Steve Coogan (“Philomena,” “The Trip”) is beginning to build a reputation in the United States, but he has been a household name in Great Britain for 20 years, thanks to his creation of a memorable television character, that of a massively insecure and status-conscious radio personality.
Now that character has his own feature film in “Alan Partridge,” and he’s just as funny as the British have been saying all these years.
Americans already know Ricky Gervais. They know “The Office” and “Extras.” What they don’t know is that Coogan was pursuing that same variety of cringe comedy, the comedy of embarrassment, back in the mid-’90s. Alan Partridge can’t be called the source for Gervais’ David Brent — that creation belongs to Gervais and Stephen Merchant — but to watch Coogan at work is to realize that he helped pave the way.
Much of the comedy in “Alan Partridge” derives from a series of contrasts — the contrast between who Alan is and what he thinks he is; between what he plans and what actually happens; and between what he wants to show and what everyone can clearly see. His motives and strategies are always blatant, yet intended to be covert, and he invariably says the wrong thing, then has to tap dance his way backward and out of trouble.
He’s a wonderful creation, built over the course of years. When we meet him here, he’s a 55-year-old DJ whose station has just been taken over by some heartless, mercenary conglomerate.

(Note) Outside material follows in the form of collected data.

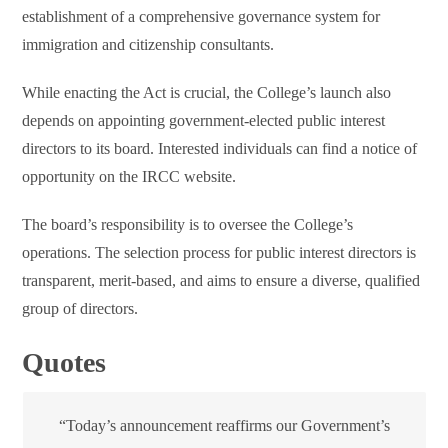
establishment of a comprehensive governance system for
immigration and citizenship consultants.
While enacting the Act is crucial, the College’s launch also
depends on appointing government-elected public interest
directors to its board. Interested individuals can find a notice of
opportunity on the IRCC website.
The board’s responsibility is to oversee the College’s
operations. The selection process for public interest directors is
transparent, merit-based, and aims to ensure a diverse, qualified
group of directors.
Quotes
“Today’s announcement reaffirms our Government’s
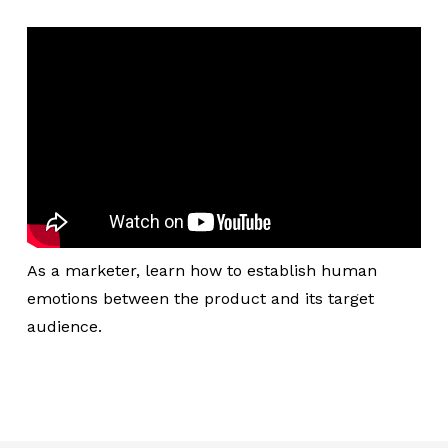
As a marketer, learn how to establish human
emotions between the product and its target
audience.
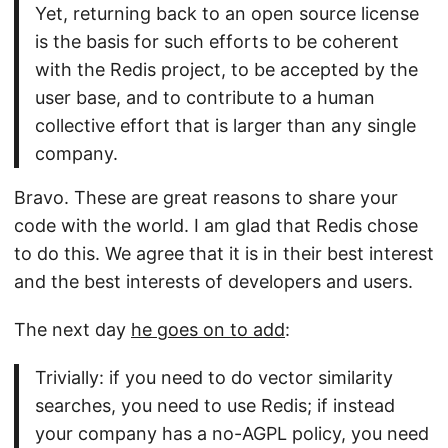
Yet, returning back to an open source license
is the basis for such efforts to be coherent
with the Redis project, to be accepted by the
user base, and to contribute to a human
collective effort that is larger than any single
company.
Bravo. These are great reasons to share your
code with the world. I am glad that Redis chose
to do this. We agree that it is in their best interest
and the best interests of developers and users.
The next day
he goes on to add
:
Trivially: if you need to do vector similarity
searches, you need to use Redis; if instead
your company has a no-AGPL policy, you need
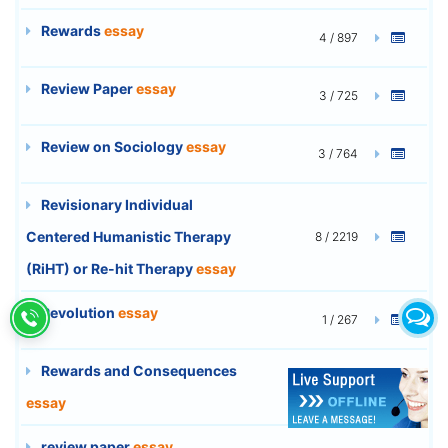
Rewards
essay
4 / 897
Review Paper
essay
3 / 725
Review on Sociology
essay
3 / 764
Revisionary Individual
Centered Humanistic Therapy
8 / 2219
(RiHT) or Re-hit Therapy
essay
Revolution
essay
1 / 267
Rewards and Consequences
9 / 2463
essay
review paper
essay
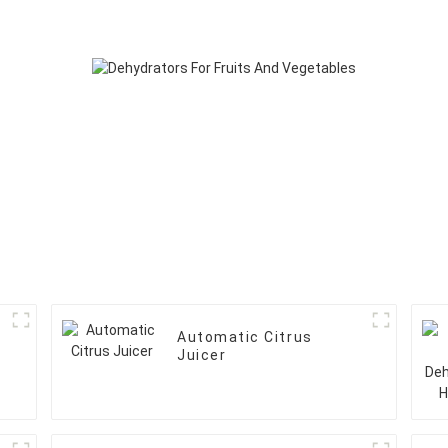
Automatic Citrus
Juicer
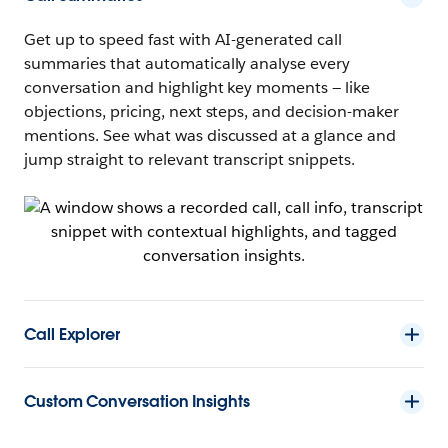
Get up to speed fast with AI-generated call
summaries that automatically analyse every
conversation and highlight key moments — like
objections, pricing, next steps, and decision-maker
mentions. See what was discussed at a glance and
jump straight to relevant transcript snippets.
Call Explorer
Custom Conversation Insights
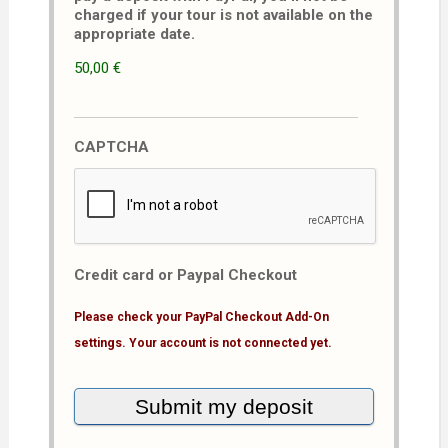
charged if your tour is not available on the
appropriate date.
50,00 €
CAPTCHA
Credit card or Paypal Checkout
Please check your PayPal Checkout Add-On
settings. Your account is not connected yet.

They’ve brought in some young louts to do the morning show, and the senior radio personalities, Alan and his friend Pat (Colm Meaney), start feeling the skids underneath them.
A particular strength of “Alan Partridge” is that the writers (Coogan among them) don’t trade entirely on the audience’s familiarity with the character, but rather come up with a flashy, eventful story in which Alan can be showcased in a variety of contexts. (Maybe they were thinking of the American market — whatever the reason, they made a smart choice.)

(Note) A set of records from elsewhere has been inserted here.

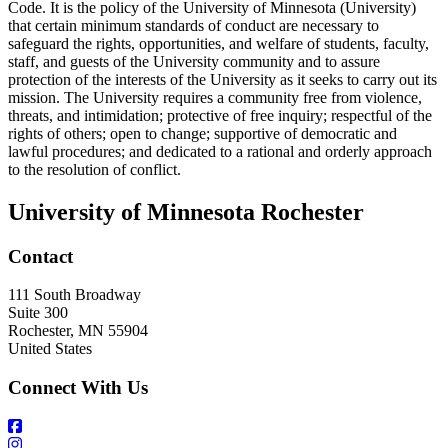
Code. It is the policy of the University of Minnesota (University)
that certain minimum standards of conduct are necessary to
safeguard the rights, opportunities, and welfare of students, faculty,
staff, and guests of the University community and to assure
protection of the interests of the University as it seeks to carry out its
mission. The University requires a community free from violence,
threats, and intimidation; protective of free inquiry; respectful of the
rights of others; open to change; supportive of democratic and
lawful procedures; and dedicated to a rational and orderly approach
to the resolution of conflict.
University of Minnesota Rochester
Contact
111 South Broadway
Suite 300
Rochester
,
MN
55904
United States
Connect With Us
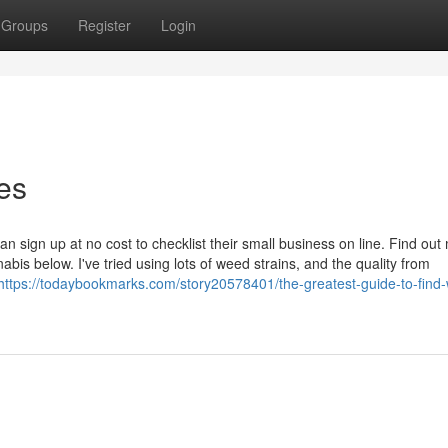
Groups
Register
Login
es
 sign up at no cost to checklist their small business on line. Find out
bis below. I've tried using lots of weed strains, and the quality from
https://todaybookmarks.com/story20578401/the-greatest-guide-to-find-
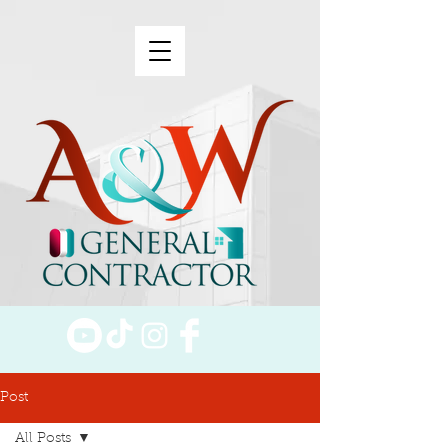
Post
All Posts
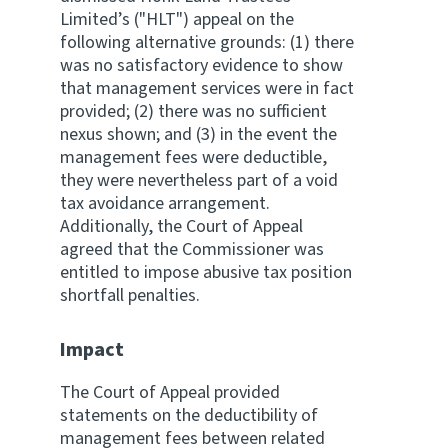
Limited’s ("HLT") appeal on the
following alternative grounds: (1) there
was no satisfactory evidence to show
that management services were in fact
provided; (2) there was no sufficient
nexus shown; and (3) in the event the
management fees were deductible,
they were nevertheless part of a void
tax avoidance arrangement.
Additionally, the Court of Appeal
agreed that the Commissioner was
entitled to impose abusive tax position
shortfall penalties.
Impact
The Court of Appeal provided
statements on the deductibility of
management fees between related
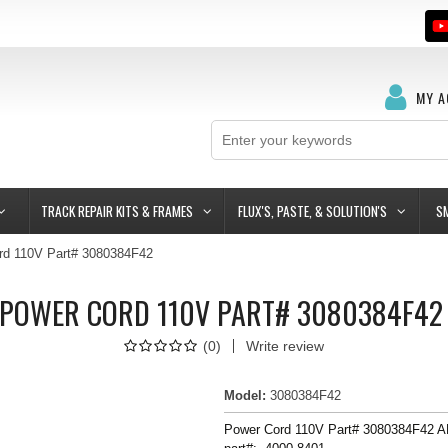
MY 
TRACK REPAIR KITS & FRAMES
FLUX'S, PASTE, & SOLUTION'S
S
rd 110V Part# 3080384F42
POWER CORD 110V PART# 3080384F4
(
0
)
Write review
Model
:
3080384F42
Power Cord 110V Part# 3080384F42 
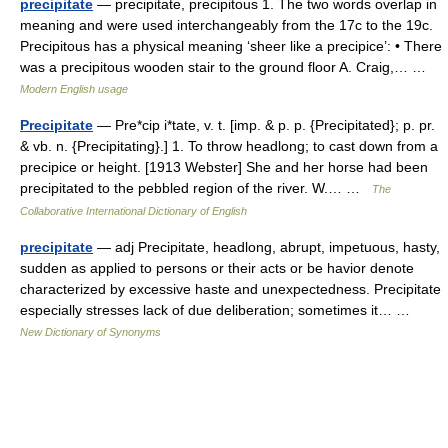
precipitate
— precipitate, precipitous 1. The two words overlap in
meaning and were used interchangeably from the 17c to the 19c.
Precipitous has a physical meaning ‘sheer like a precipice’: • There
was a precipitous wooden stair to the ground floor A. Craig,… …
Modern English usage
Precipitate
— Pre*cip i*tate, v. t. [imp. & p. p. {Precipitated}; p. pr.
& vb. n. {Precipitating}.] 1. To throw headlong; to cast down from a
precipice or height. [1913 Webster] She and her horse had been
precipitated to the pebbled region of the river. W.… …
The
Collaborative International Dictionary of English
precipitate
— adj Precipitate, headlong, abrupt, impetuous, hasty,
sudden as applied to persons or their acts or be havior denote
characterized by excessive haste and unexpectedness. Precipitate
especially stresses lack of due deliberation; sometimes it… …
New Dictionary of Synonyms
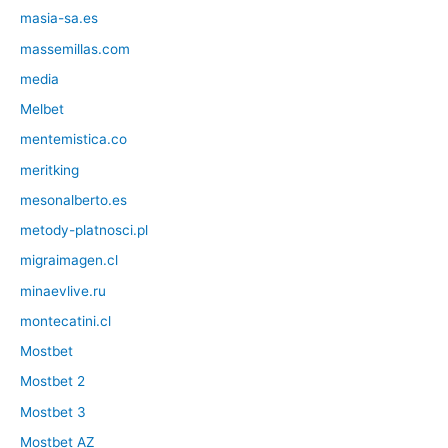
masia-sa.es
massemillas.com
media
Melbet
mentemistica.co
meritking
mesonalberto.es
metody-platnosci.pl
migraimagen.cl
minaevlive.ru
montecatini.cl
Mostbet
Mostbet 2
Mostbet 3
Mostbet AZ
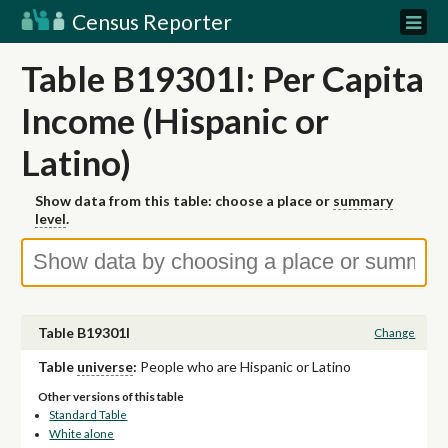
Census Reporter
Table B19301I: Per Capita
Income (Hispanic or
Latino)
Show data from this table: choose a place or
summary
level
.
Table B19301I
Change
Table
universe
:
People who are Hispanic or Latino
Other versions of this table
Standard Table
White alone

Soon, Alan finds himself as the go-between in a hostage negotiation, something he undertakes, not out of any great sense of civic responsibility, but because he knows that an act of public heroism will bolster his position at the station.
In a strange way, Alan is an appealing character. He’s not like Gervais’ David Brent, who is some arresting variety of monster, as seen from the outside. Alan’s vanity, his cowardice, his need for self-promotion, his desire to be admired, his insatiable craving for attention and his recurrent career anxiety are things everyone can understand because everyone has felt those things, at least in miniature.
The way Alan feels on the outside is the way a lot of people feel at their most vulnerable. And so we watch him and recognize him, and then cringe and wish him luck.